Source document:
WikiLeaks slams Google over delay in revealing US warrants

  • By Frank Jordans Associated Press
  • Monday, January 26, 2015 1:45pm
  • Business

BERLIN — WikiLeaks on Monday criticized Google for failing to swiftly inform the secrets-spilling group about U.S. search warrants issued seeking emails and other personal information from three of its staff.

The warrants, issued in March 2012, required the Internet giant to hand over the phone numbers, IP addresses, credit card details, contents of all emails and other details for Google accounts used by Sarah Harrison, Kristinn Hrafnsson and Joseph Faerrell. The existence of the warrants, which cite an espionage, fraud and conspiracy investigation, was disclosed to WikiLeaks in December.

“We are astonished and disturbed that Google waited over two and a half years to notify its subscribers that a search warrant was issued for their records,” WikiLeaks’ lawyer Michael Ratner said in a letter to Google chairman Eric Schmidt that was published online Monday.

The letter adds that Twitter took legal action in order to alert WikiLeaks of a similar warrant in 2011.

Google declined to comment directly on the case, but referred The Associated Press to a statement the company made last year in which it pledged to vet all subpoenas and court orders so as to ensure they meet the letter and spirit of the law.

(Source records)
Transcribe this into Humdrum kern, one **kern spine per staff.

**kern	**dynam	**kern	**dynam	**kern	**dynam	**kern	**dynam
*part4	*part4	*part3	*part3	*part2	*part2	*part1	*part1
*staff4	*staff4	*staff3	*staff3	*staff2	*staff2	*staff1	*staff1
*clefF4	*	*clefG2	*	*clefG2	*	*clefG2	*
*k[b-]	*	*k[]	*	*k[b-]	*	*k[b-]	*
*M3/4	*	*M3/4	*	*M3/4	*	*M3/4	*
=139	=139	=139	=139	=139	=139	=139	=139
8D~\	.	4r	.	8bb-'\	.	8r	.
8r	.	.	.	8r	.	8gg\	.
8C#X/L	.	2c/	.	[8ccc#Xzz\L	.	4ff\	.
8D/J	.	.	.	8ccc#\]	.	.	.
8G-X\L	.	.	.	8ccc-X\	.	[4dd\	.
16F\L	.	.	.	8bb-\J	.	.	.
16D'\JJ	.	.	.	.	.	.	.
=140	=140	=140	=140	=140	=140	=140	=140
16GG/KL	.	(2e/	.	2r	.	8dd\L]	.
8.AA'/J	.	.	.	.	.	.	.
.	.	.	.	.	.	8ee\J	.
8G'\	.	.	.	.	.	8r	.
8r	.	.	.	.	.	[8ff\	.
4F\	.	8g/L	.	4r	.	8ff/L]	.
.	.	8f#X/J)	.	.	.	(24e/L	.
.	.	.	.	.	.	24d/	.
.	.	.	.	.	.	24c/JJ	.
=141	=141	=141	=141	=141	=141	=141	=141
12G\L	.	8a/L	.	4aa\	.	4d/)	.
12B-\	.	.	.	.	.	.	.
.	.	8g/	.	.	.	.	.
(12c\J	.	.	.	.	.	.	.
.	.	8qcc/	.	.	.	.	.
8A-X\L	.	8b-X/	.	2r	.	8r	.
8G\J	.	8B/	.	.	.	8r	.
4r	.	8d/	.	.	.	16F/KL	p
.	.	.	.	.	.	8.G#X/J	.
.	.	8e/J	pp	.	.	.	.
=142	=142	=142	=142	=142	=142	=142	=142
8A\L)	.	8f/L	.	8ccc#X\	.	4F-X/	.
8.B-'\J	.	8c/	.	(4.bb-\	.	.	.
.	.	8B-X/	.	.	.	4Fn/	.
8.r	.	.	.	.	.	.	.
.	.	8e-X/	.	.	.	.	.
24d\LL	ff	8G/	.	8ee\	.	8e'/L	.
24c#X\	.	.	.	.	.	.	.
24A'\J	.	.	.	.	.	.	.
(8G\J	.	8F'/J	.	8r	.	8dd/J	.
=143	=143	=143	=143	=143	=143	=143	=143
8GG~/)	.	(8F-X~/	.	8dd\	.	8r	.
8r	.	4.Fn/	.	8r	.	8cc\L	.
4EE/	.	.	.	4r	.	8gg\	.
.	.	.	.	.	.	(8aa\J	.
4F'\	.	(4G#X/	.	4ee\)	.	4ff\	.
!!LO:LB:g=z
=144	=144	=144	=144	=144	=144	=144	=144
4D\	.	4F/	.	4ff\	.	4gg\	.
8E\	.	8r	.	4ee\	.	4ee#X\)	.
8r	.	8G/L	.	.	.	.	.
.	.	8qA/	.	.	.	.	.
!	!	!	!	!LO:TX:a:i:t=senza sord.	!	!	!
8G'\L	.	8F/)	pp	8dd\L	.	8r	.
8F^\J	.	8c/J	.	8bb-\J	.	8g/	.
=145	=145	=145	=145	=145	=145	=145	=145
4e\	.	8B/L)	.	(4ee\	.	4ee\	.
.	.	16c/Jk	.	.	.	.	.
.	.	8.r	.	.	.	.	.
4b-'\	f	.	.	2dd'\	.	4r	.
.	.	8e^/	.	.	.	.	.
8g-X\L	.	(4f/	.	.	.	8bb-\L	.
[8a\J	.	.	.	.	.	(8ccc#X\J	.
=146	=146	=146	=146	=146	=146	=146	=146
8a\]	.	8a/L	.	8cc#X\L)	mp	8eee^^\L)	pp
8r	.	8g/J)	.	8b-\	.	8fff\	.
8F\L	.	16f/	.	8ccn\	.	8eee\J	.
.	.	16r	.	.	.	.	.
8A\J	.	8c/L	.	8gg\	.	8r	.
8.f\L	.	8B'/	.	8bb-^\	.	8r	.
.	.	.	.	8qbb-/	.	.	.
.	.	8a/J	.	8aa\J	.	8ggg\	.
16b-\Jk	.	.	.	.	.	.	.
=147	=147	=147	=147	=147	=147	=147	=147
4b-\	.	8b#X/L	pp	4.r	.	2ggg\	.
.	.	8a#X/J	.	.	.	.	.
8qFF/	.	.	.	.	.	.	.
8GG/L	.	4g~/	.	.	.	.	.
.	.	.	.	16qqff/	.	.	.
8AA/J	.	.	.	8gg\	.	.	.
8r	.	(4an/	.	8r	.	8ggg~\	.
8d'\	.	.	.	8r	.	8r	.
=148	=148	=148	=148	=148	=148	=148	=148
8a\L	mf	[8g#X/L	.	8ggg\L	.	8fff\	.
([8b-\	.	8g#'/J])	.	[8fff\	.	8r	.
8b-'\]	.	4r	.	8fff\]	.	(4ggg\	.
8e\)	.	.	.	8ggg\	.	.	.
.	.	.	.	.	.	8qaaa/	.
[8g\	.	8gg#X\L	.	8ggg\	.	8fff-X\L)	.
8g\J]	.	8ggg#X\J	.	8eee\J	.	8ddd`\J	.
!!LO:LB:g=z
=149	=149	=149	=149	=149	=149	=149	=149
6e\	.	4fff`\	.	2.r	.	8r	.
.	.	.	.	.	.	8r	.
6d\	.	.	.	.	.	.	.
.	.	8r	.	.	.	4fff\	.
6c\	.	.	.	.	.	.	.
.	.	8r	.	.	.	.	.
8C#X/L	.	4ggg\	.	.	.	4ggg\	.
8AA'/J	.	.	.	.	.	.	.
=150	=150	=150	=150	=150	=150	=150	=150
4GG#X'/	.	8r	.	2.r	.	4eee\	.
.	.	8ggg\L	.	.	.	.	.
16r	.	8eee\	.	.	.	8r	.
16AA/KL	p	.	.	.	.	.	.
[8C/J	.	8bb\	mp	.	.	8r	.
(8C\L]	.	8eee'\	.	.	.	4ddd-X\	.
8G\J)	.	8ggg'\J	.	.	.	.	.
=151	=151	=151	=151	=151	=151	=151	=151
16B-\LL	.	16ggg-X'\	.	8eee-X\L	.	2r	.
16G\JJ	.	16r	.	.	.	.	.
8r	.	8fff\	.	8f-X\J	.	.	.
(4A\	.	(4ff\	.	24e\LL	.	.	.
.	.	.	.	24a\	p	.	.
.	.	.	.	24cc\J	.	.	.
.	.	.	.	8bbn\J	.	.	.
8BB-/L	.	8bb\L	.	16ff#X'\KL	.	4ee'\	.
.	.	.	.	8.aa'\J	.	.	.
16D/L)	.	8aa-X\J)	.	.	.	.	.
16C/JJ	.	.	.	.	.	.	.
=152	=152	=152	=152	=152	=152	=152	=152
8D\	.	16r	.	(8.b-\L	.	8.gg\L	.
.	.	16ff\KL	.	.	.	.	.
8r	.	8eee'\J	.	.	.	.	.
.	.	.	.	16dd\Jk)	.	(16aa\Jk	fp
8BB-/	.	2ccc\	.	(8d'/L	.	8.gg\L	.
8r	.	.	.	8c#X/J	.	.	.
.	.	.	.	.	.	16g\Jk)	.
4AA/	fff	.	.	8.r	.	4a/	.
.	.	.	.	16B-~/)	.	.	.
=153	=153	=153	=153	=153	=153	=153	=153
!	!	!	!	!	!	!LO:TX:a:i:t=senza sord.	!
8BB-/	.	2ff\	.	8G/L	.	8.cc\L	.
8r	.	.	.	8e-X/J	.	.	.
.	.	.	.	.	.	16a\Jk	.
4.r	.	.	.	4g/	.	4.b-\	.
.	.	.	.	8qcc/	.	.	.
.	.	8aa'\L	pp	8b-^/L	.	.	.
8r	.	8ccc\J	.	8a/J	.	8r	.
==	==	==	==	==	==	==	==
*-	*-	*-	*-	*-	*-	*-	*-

Task instructions:
- 1) Extract the passage of the article on WikiLeaks and Google between "The warrants, issued" and "WikiLeaks in December.", inclusive.
- 2) Extend the article on WikiLeaks criticizing Google over the warrants, picking up after its last sentence.
The items are separate material and are not part of the article on WikiLeaks and Google.

Set of answers:
- 1)
The warrants, issued in March 2012, required the Internet giant to hand over the phone numbers, IP addresses, credit card details, contents of all emails and other details for Google accounts used by Sarah Harrison, Kristinn Hrafnsson and Joseph Faerrell. The existence of the warrants, which cite an espionage, fraud and conspiracy investigation, was disclosed to WikiLeaks in December.

- 2)
“We don’t know if Google tried to litigate it or not, but that’s one of our requests to Google,” Ratner, who is with the New York-based Center For Constitutional Rights, said during a news conference.

Speaking at a news conference in Geneva, Baltasar Garzon, a Spanish former judge who now represents WikiLeaks founder Julian Assange, said the warrants appeared to be part of a “fishing expedition” by U.S. authorities against the website. WikiLeaks has repeatedly published sensitive U.S. government documents ranging from classified diplomatic cables to Iraq and Afghanistan battlefield reports.

Harrison said that while the data handed over by Google wouldn’t have included any internal communication between WikiLeaks staff, U.S. authorities would have been able to gather information about her private life from an old Gmail address.

WikiLeaks said it has requested U.S. prosecutors explain whether the three — none of whom are American citizens — are witnesses, subjects or targets of the investigation.